» **TASK PROMPT**
Please repeat the lines below, exactly and only, from the one that holds "<!-- stream -->" through the one that holds "M985 536 988 574 930 578 928 540Z".

» **THE DATA**
^^^^^^^^
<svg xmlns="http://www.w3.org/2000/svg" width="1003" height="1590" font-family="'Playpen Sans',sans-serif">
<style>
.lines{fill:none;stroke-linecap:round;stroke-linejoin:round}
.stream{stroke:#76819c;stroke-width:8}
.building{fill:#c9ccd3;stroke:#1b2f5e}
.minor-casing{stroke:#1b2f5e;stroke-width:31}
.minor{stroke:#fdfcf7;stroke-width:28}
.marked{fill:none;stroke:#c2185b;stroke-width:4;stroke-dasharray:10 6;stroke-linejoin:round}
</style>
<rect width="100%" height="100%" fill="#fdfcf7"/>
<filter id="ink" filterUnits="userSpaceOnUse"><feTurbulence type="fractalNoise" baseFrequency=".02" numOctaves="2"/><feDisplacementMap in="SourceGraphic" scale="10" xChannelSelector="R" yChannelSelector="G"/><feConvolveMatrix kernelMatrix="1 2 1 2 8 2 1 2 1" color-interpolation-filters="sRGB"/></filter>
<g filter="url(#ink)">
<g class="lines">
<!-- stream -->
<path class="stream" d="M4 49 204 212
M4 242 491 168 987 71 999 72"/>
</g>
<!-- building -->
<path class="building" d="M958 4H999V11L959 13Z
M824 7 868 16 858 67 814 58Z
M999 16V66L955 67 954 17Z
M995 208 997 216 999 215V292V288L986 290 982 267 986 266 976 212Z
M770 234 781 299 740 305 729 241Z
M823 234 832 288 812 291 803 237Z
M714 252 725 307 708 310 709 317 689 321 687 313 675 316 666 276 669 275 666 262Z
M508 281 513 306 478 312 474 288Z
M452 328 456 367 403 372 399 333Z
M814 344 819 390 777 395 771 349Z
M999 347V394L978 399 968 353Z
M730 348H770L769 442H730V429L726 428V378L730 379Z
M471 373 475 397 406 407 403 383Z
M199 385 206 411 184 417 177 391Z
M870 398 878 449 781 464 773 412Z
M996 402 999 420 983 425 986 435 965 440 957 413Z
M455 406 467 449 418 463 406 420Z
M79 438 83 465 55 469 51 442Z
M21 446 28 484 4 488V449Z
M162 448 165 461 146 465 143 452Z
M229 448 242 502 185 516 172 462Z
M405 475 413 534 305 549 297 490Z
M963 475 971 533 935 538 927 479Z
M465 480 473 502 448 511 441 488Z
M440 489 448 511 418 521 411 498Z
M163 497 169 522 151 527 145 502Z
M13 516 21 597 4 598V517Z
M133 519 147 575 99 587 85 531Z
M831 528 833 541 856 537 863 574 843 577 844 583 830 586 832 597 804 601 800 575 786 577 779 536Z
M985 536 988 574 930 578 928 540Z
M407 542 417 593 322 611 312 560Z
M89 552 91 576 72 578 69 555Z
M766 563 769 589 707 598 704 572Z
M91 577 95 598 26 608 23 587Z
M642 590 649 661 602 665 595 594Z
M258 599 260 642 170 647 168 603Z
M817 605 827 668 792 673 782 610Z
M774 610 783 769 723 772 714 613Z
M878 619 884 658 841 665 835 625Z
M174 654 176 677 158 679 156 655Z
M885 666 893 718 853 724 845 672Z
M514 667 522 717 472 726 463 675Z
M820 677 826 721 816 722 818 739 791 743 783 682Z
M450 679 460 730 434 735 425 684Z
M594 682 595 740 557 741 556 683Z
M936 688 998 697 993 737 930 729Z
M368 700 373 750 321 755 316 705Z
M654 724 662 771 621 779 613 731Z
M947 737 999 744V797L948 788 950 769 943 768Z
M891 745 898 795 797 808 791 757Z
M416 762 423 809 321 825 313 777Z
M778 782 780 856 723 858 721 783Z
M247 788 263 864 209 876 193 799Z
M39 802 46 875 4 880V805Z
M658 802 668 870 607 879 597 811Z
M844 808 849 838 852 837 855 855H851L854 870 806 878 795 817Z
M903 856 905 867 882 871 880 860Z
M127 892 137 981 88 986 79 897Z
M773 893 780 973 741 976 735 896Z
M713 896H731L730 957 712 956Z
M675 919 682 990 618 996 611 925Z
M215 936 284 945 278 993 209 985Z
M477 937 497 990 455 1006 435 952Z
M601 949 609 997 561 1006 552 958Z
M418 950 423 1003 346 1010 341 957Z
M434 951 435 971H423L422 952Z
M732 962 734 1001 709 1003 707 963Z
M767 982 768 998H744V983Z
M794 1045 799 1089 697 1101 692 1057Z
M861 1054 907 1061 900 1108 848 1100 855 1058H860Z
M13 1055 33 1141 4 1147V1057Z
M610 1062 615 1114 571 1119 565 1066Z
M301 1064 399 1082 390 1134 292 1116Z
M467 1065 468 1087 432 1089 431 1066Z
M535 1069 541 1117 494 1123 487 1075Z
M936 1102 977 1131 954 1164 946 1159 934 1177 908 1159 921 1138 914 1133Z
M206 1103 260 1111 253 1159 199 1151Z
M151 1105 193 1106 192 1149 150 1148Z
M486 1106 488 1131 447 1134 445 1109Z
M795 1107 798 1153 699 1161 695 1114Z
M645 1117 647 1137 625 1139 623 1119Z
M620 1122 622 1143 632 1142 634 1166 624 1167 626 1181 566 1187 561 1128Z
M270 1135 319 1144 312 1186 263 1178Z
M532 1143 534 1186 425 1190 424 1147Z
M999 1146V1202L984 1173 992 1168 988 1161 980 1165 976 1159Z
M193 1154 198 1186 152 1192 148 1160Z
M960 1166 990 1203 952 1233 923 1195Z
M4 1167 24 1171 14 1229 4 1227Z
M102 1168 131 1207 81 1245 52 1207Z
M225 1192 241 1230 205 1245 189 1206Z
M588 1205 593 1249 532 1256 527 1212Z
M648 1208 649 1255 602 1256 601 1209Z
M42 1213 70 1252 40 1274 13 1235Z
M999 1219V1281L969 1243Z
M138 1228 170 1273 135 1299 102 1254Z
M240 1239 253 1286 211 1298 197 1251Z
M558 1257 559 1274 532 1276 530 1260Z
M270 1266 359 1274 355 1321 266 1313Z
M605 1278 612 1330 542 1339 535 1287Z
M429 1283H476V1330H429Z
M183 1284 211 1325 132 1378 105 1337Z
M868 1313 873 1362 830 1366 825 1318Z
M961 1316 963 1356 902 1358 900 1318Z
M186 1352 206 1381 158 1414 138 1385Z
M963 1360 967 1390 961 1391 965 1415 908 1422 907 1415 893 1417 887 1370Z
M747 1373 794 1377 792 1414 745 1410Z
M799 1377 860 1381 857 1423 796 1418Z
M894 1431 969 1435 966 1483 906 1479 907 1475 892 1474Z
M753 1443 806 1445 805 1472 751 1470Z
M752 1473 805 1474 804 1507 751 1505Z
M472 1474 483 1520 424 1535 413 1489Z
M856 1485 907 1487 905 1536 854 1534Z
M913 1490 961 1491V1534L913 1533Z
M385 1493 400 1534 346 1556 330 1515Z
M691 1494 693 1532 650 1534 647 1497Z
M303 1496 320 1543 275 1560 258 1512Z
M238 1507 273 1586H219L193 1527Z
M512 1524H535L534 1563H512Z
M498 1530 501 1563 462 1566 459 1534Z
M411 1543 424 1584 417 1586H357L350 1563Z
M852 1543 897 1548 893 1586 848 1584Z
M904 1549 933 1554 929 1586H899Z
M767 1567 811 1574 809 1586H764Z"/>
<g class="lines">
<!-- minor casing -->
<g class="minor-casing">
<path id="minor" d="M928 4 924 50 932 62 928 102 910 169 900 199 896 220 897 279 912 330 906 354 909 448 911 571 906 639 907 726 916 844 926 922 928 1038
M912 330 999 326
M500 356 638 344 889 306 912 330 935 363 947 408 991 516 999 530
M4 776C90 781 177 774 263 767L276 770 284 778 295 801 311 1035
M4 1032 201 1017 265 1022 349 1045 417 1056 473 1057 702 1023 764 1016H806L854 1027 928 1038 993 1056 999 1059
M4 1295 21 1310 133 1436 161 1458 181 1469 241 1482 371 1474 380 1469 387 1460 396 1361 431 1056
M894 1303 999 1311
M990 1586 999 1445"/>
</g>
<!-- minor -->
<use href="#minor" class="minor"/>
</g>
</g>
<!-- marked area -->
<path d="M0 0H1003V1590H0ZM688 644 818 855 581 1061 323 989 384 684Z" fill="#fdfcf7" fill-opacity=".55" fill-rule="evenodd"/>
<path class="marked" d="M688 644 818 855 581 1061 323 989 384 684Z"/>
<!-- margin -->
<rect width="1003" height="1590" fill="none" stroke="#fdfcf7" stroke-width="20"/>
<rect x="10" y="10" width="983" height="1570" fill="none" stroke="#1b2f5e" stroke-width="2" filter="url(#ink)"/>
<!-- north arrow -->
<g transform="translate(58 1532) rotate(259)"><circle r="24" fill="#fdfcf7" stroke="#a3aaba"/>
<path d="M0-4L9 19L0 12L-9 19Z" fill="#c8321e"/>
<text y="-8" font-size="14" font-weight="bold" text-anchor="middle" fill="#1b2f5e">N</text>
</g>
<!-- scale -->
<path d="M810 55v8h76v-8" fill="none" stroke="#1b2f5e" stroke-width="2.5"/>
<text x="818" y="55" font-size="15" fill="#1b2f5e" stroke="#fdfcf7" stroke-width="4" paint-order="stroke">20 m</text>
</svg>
^^^^^^^^
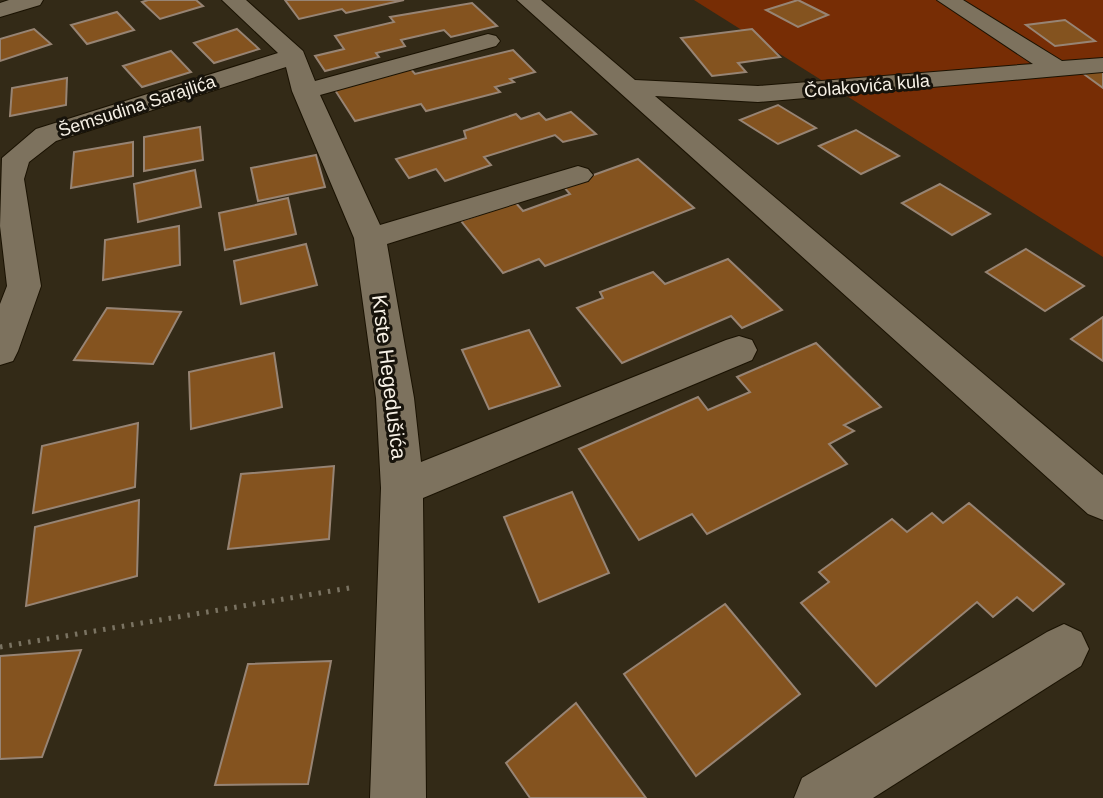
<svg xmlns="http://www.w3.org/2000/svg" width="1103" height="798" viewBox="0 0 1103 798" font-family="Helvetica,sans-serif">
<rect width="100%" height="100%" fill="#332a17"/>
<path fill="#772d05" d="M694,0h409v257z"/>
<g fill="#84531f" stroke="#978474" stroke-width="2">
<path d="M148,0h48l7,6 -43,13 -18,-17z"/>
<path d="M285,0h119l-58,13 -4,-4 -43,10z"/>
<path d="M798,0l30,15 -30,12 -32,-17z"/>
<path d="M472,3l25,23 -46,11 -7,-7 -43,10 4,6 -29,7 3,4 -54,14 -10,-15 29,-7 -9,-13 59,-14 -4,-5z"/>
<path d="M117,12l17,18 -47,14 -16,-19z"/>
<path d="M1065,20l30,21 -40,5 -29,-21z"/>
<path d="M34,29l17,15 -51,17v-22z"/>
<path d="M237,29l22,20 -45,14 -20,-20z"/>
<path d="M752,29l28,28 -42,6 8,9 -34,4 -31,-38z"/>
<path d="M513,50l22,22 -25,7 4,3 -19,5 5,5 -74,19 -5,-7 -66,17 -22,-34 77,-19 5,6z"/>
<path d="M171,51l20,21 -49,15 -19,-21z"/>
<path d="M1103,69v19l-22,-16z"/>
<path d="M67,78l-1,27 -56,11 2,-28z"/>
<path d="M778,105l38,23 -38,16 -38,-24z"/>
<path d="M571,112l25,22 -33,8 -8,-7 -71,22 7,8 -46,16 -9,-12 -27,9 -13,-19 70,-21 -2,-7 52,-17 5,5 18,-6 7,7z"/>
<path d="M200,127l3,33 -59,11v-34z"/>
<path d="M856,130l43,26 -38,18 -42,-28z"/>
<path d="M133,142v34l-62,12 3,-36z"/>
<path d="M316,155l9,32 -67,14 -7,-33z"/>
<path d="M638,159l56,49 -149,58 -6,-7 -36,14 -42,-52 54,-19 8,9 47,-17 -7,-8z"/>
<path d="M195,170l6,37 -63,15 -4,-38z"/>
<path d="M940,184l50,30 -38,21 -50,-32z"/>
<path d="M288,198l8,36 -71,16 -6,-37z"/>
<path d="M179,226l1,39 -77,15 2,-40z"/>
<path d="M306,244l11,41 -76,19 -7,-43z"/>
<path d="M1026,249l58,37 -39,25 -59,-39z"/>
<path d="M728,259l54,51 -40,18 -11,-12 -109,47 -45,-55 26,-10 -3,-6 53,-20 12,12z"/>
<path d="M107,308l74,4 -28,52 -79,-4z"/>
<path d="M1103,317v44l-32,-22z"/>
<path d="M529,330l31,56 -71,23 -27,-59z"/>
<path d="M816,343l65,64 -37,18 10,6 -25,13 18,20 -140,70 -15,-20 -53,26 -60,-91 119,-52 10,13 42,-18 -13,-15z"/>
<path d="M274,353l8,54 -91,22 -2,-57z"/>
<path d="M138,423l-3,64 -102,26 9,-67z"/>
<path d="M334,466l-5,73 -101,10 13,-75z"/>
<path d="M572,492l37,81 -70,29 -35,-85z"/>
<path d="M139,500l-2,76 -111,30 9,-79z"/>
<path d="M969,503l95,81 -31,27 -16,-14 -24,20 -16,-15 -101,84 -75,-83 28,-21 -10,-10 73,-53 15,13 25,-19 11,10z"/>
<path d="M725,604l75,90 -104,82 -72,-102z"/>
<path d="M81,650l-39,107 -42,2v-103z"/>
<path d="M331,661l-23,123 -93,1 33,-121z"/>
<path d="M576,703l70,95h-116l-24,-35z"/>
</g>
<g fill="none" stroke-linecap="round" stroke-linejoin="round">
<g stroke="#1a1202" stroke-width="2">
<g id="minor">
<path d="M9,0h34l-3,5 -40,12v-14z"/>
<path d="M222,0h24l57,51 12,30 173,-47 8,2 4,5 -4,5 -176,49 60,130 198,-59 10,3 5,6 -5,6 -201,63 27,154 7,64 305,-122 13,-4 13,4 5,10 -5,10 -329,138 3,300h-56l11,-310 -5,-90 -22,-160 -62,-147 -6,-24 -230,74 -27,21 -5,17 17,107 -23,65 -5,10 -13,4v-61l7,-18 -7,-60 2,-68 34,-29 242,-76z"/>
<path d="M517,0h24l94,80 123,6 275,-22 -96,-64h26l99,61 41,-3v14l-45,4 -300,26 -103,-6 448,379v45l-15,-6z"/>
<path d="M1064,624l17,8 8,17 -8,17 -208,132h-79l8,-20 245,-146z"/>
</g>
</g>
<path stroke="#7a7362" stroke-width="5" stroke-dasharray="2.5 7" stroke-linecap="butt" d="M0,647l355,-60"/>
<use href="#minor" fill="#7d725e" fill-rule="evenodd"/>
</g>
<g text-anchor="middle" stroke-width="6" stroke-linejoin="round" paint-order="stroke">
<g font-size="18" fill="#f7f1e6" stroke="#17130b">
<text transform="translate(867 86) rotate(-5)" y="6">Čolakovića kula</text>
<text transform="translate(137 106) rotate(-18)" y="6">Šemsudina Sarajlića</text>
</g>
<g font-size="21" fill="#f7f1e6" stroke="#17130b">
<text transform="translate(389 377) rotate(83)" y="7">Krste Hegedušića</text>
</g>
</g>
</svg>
^^^^^^^^
» **ANSWER FOR THIS EXERCISE**
<!-- stream -->
<path class="stream" d="M4 49 204 212
M4 242 491 168 987 71 999 72"/>
</g>
<!-- building -->
<path class="building" d="M958 4H999V11L959 13Z
M824 7 868 16 858 67 814 58Z
M999 16V66L955 67 954 17Z
M995 208 997 216 999 215V292V288L986 290 982 267 986 266 976 212Z
M770 234 781 299 740 305 729 241Z
M823 234 832 288 812 291 803 237Z
M714 252 725 307 708 310 709 317 689 321 687 313 675 316 666 276 669 275 666 262Z
M508 281 513 306 478 312 474 288Z
M452 328 456 367 403 372 399 333Z
M814 344 819 390 777 395 771 349Z
M999 347V394L978 399 968 353Z
M730 348H770L769 442H730V429L726 428V378L730 379Z
M471 373 475 397 406 407 403 383Z
M199 385 206 411 184 417 177 391Z
M870 398 878 449 781 464 773 412Z
M996 402 999 420 983 425 986 435 965 440 957 413Z
M455 406 467 449 418 463 406 420Z
M79 438 83 465 55 469 51 442Z
M21 446 28 484 4 488V449Z
M162 448 165 461 146 465 143 452Z
M229 448 242 502 185 516 172 462Z
M405 475 413 534 305 549 297 490Z
M963 475 971 533 935 538 927 479Z
M465 480 473 502 448 511 441 488Z
M440 489 448 511 418 521 411 498Z
M163 497 169 522 151 527 145 502Z
M13 516 21 597 4 598V517Z
M133 519 147 575 99 587 85 531Z
M831 528 833 541 856 537 863 574 843 577 844 583 830 586 832 597 804 601 800 575 786 577 779 536Z
M985 536 988 574 930 578 928 540Z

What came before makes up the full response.